As far as telecoms is concerned, I think the 3G process is now out of the way and the costs of that are known and there is less uncertainty in the marketplace. The market has reached saturation point. And the small operators realize they are going to be marginalized if they just stay in Hong Kong. Unless they merge and create critical mass, they are not going to be credible in other key markets such as China.

So I think telecoms is likely to happen this year. I think banks will happen too, because the emergence of DBS Dao Heng puts more pressure on the smaller players. Plus you will see more consolidation pressure around the region in banking and that will put more pressure on Hong Kong.

Do you think on the mobile phone front, that like in Singapore banking, one deal will trigger off other bids?

Yes, it's almost always how it works. Once someone does a deal, it acts as a trigger for everybody else. Everyone is looking at each other waiting for someone to do something. Once one moves, the rest normally follow.

Do you think it could happen before the Summer?

I think it could. I sense there is more momentum than there was previously. I suspect the competition policy in Hong Kong is more sympathetic to a small number of large operators in most sectors than a large number of small operators.

Coming back to banks, I think the squeeze on margins will continue which will put pressure on spreads. That will act as a catalyst. But I feel less certain about banks. If I was to choose between banks and telecoms, I suspect the latter will be more active in Hong Kong this year.

Are there still big face issues for the families that own banks and telcos in terms of selling?

The face issues are less in telecoms than in banks would be my reading.

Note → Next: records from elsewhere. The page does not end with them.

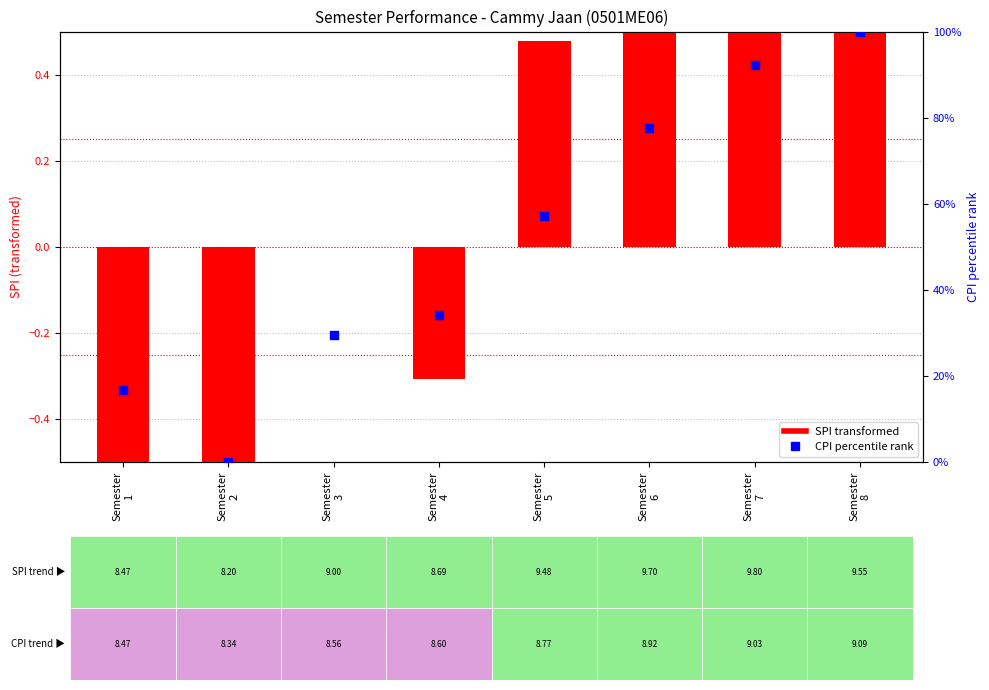

At how many categories does at least one series exceed 9?

7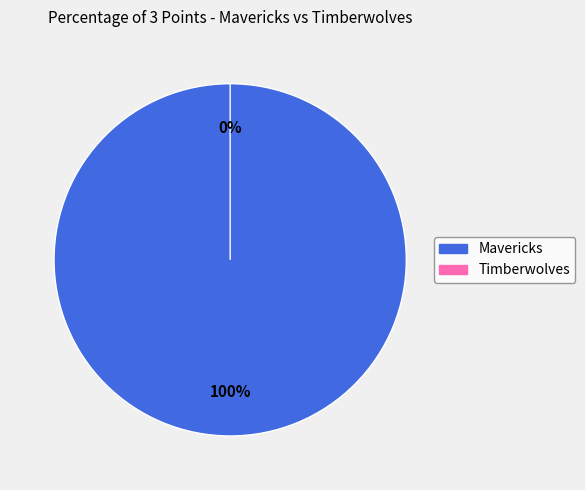

Count the number of slices in the pie.

2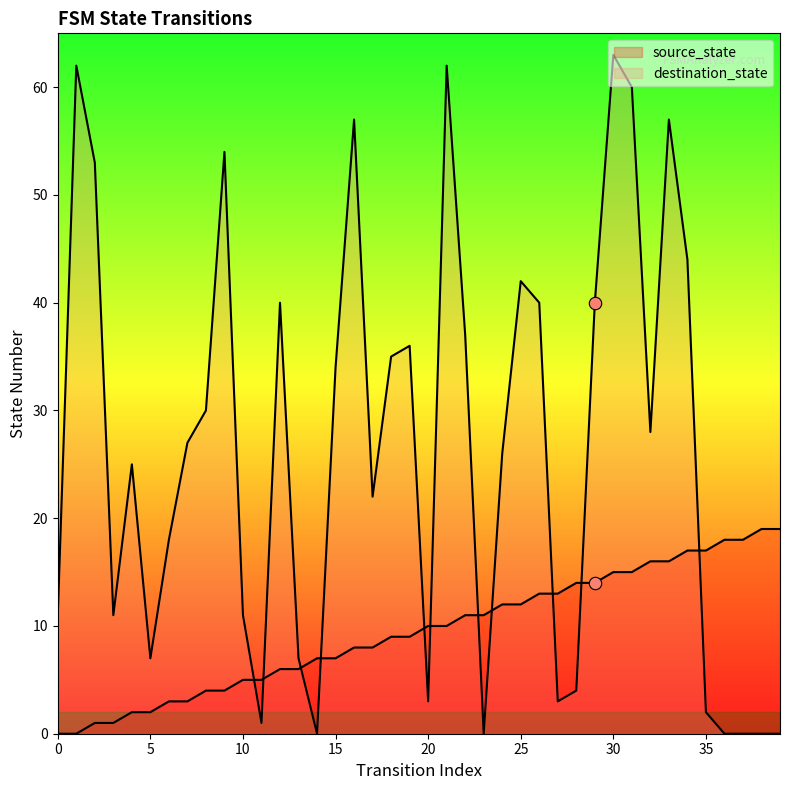

Is the value of destination_state at 5 greater than the value of source_state at 31?

No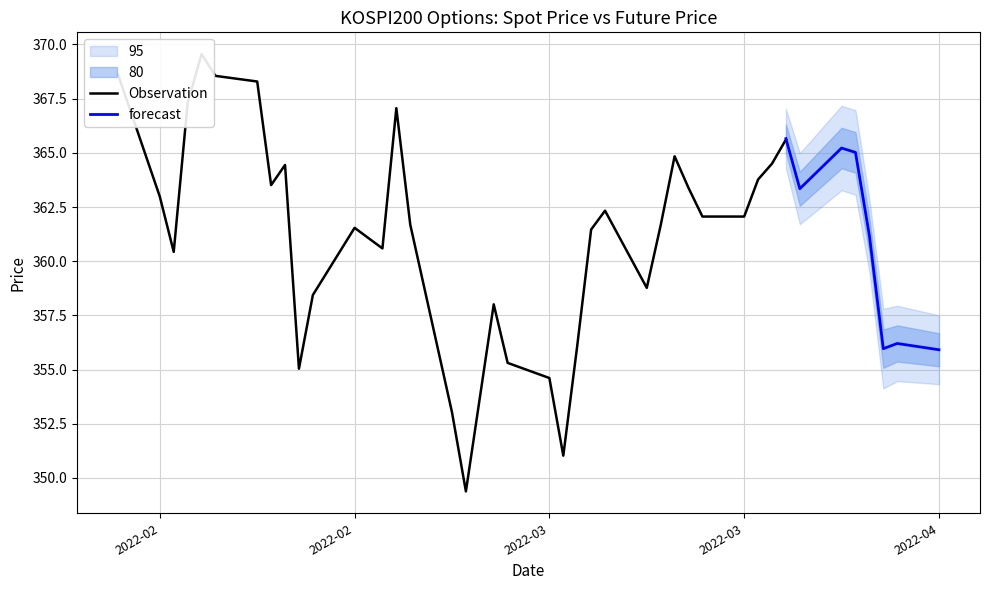

What is the maximum value for forecast?

365.7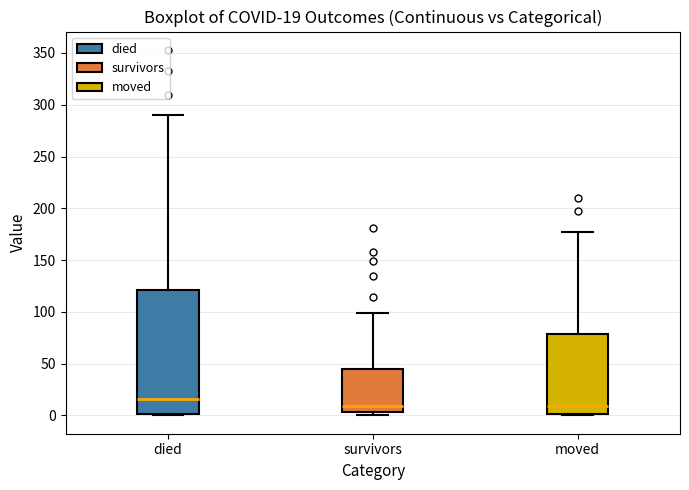

Comparing the boxes themselves (not the whiskers), which one is the tallest?

died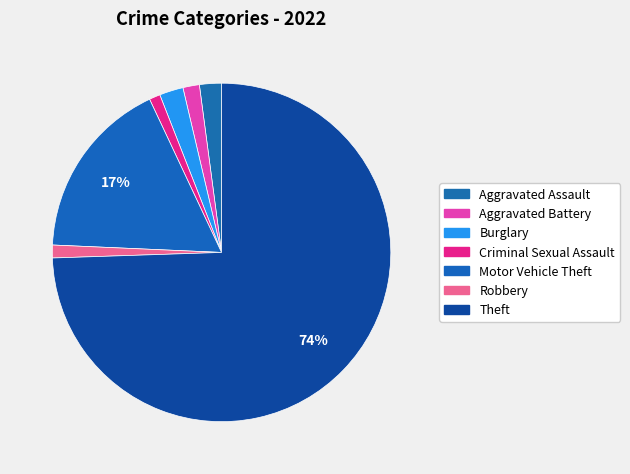

What percentage is NOT represented by Aggravated Assault?

97.9%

Do you foresee more hostile takeovers?

Public hostility is not normally the Asian way. Much goes on behind closed doors and most companies have large controlling shareholding blocks. It would not be regarded as good manners for those companies to make a hostile public bid. Having said that, as shareholdings pass down generations, they become more diffuse and "control" becomes a much more questionable deliverable. I can think of several companies where there is a perception of family control but where, if an attractive cash bid was put on the table, that control would turn out to be more apparent than real. There is nothing that focuses the mind more than cash on the table.